El 20 de noviembre, Día Internacional de la Filosofía, ofrece cada año la oportunidad de pensar no tanto por qué la filosofía sigue siendo necesaria, sino cómo lo es hoy. Los tiempos de la filosofía han cambiado. No porque se haya vuelto menos rigurosa —la verdadera filosofía nunca deja de serlo—, sino porque el mundo le exige ahora una forma adicional de presencia.
A lo largo de la historia, muchos filósofos fueron, antes que nada, divulgadores: escribían para su tiempo, buscaban hacerse oír más allá de los círculos académicos. Lo que hoy cambia no es esa vocación pública, sino las condiciones que la hacen posible. En un mundo saturado de información (y desinformación), donde el ruido amenaza con ocupar el lugar del pensamiento, el reto de la filosofía es hacerse escuchar sin traicionarse. En medio de la velocidad, de la exposición constante y de la abundancia de discursos, se trata de preservar un espacio donde las palabras recuperen peso y las ideas respiren.
Esa tensión entre el rigor y la necesidad de comunicación ha acompañado siempre al pensamiento filosófico. Seguramente muchos autores la han formulado de distintos modos, pero hay dos que me vienen a la mente por la claridad con que la sostuvieron: Max Weber y Jürgen Habermas.

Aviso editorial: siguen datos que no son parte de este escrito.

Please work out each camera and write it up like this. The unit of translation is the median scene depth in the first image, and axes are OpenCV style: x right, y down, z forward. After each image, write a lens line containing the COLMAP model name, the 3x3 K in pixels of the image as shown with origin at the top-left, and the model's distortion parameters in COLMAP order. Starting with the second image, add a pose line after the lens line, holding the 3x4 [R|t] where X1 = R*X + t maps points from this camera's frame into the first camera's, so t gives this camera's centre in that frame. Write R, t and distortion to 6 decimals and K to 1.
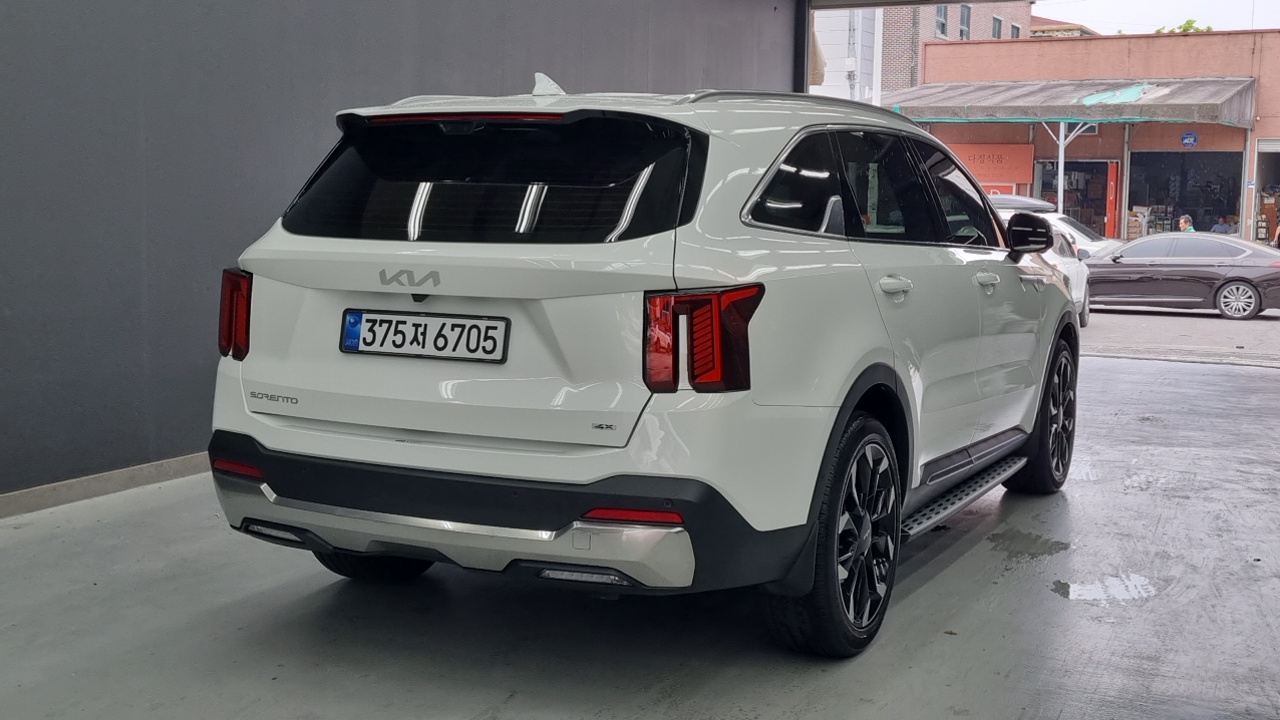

Weber, en La ciencia como vocación, advirtió que la vida del espíritu moderno se define por la especialización, por la necesidad de trabajar dentro de límites estrechos de una disciplina. Pero también afirmó que quien enseña o investiga debe hacerlo movido por una vocación —una llamada que une el rigor con la responsabilidad. Esa tensión, inevitable, sigue siendo la nuestra: sin constancia ni tiempo no hay pensamiento serio; no obstante, si el pensamiento se encierra en sí mismo, pierde su fuerza formativa.
Habermas, por su parte, prolongó esa misma inquietud en un registro distinto. Para él, la razón sólo cumple su tarea cuando se abre al diálogo, cuando pone a prueba su pretensión de validez en el espacio público. La filosofía, desde esa perspectiva, no es una torre ni una tribuna, sino un ejercicio de comunicación que mantiene viva la posibilidad del entendimiento entre diferentes mundos y personas.
Esa doble exigencia no es sencilla. Muchos de nosotros —yo incluida— hemos dejado en ciertos momentos las clases o la divulgación en segundo plano. No por desdén, sino porque, cuando el tiempo escasea, parecen lo primero que puede aplazarse. Pero los años muestran que el riesgo de perder ese contacto es que el pensamiento se vuelve menos atento, menos permeable a lo que ocurre en el mundo. En cambio, enseñar o transmitir obliga a repensar, a precisar, a mantener abierta la conversación entre generaciones. No se trata de elegir entre erudición o divulgación, sino de una misma tarea vista desde distintos tiempos del pensamiento.
La filosofía que el mundo necesita hoy no es una que renuncie al rigor, sino una que lo habite con generosidad. Una filosofía que conserve su lenguaje preciso y su espíritu crítico, pero que también reconozca que su tarea se extiende en muchas direcciones: en la investigación paciente, en la enseñanza, en la conversación pública. El reto es sostenerlas todas, no como un ideal imposible, sino como un esfuerzo constante por mantener la densidad del pensamiento en un tiempo que tiende a diluirlo.
Pensar, enseñar, escribir, escuchar: son modos distintos de una misma vocación. Séneca decía que nada nos hace tanto bien como dar a otros lo que aprendemos; quizás por eso la filosofía, cuando se transmite, no se simplifica, sino que se prueba.